4.2.2 Automated auscultatory devices

The first automated sphygmomanometers became available in the 1970s. These devices were designed to replace the observer and their stethoscope with a microphone and some analogue electronics. The microphone is placed in a small pocket in the cuff. The analogue electronics amplifies and filters the Korotkov sound detected by the microphone, and each detected Korotkov sound is displayed by a flashing light (LED). The user of the device has to place the cuff on the upper arm, place the microphone over the brachial artery on the upper arm, and inflate and deflate the cuff manually. They also have to read the displayed cuff pressure at the moment the LED starts to flash for systolic and at the moment it ceases to flash for diastolic blood pressure. There are still some of these devices available on the market (see Figure 2). The main applications for these devices are blood pressure measurements in subjects with an irregular heart beat, as oscillometric sphygmomanometers cannot give reliable readings in these situations.

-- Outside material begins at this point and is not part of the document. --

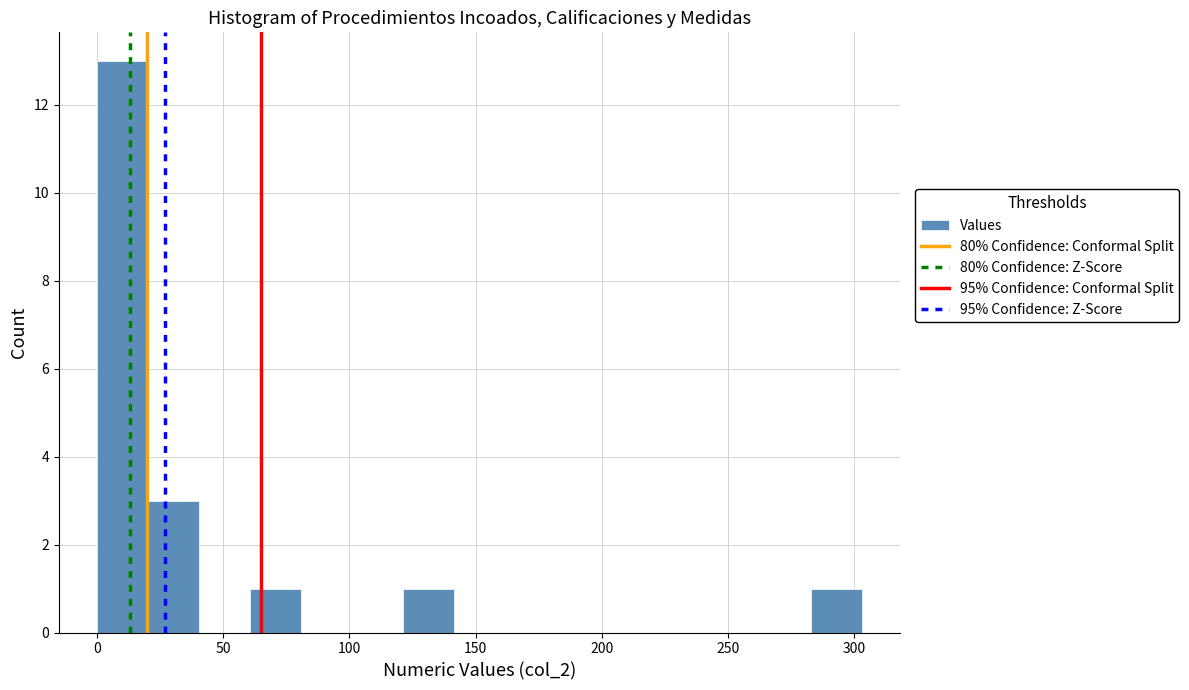

Over which range of the x-axis is the bar tallest?

0 to 20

Figure 2 Example of an auscultatory sphygmomanometer, which indicates Korotkov sounds by a flashing LED (red LED on the left). The cuff with the microphone is not shown3.

Another area of application of automated auscultatory sphygmomanometer is non- invasive blood pressure measurement during ergometric stress testing, because the oscillometric technique cannot be used here due to its sensitivity on arm movement. These devices are fully automated, i.e. they pressurise the cuff automatically and display numerical values of the blood pressure.

Figure 3 Ergometer with automated auscultatory sphygmomanometer3. [Quelle: bike_250f.php]
3 Disclaimer: The devices shown on figures 2 and 3 are only for illustration as examples of the various existing applications irrespective of their validation status. The European Commission does not endorse their use or their manufacturers.)

The reliability of the blood pressure measurement of the automated auscultatory sphygmomanometer described above is highly dependent on the correct placement of the microphone over the brachial artery. Too much noise is another limitation of the application of such devices.

In recent years automated devices have been developed which measure the blood pressure using both the oscillometric and the auscultatory technique. These devices usually place the microphone not in the cuff but in the housing of the device. The Korotkov sound is transferred through the bladder and the hose to the microphone. Some devices give priority to the results determined by the oscillometric method, using the auscultatory signal for identifying artefacts due to arm movement or beats on the cuff. Other devices give priority to results determined by the auscultatory method and use the oscillometric measurement as a backup.


4.3 Non-auscultatory mercury-free sphygmomanometers

The non-auscultatory mercury-free sphygmomanometers use the oscillometric technique to measure the blood pressure based on changes in the artery pulsation during cuff inflation/deflation. These alternatives to the mercury sphygmomanometer are easy and uncomplicated to use. They do not use the auscultation technique, and it is easier to train users. Increasingly, they are used by patients for home blood pressure monitoring and also almost exclusively for 24-hour ambulatory blood pressure monitoring. They need very little maintenance, costs vary according to the additional capabilities of the machine, and calibration testing is needed regularly as per the manufacturer’s instructions, usually within two years. The inflation of the cuff may be performed manually (semi-automated) or automatically; however, the deflation is controlled by the device.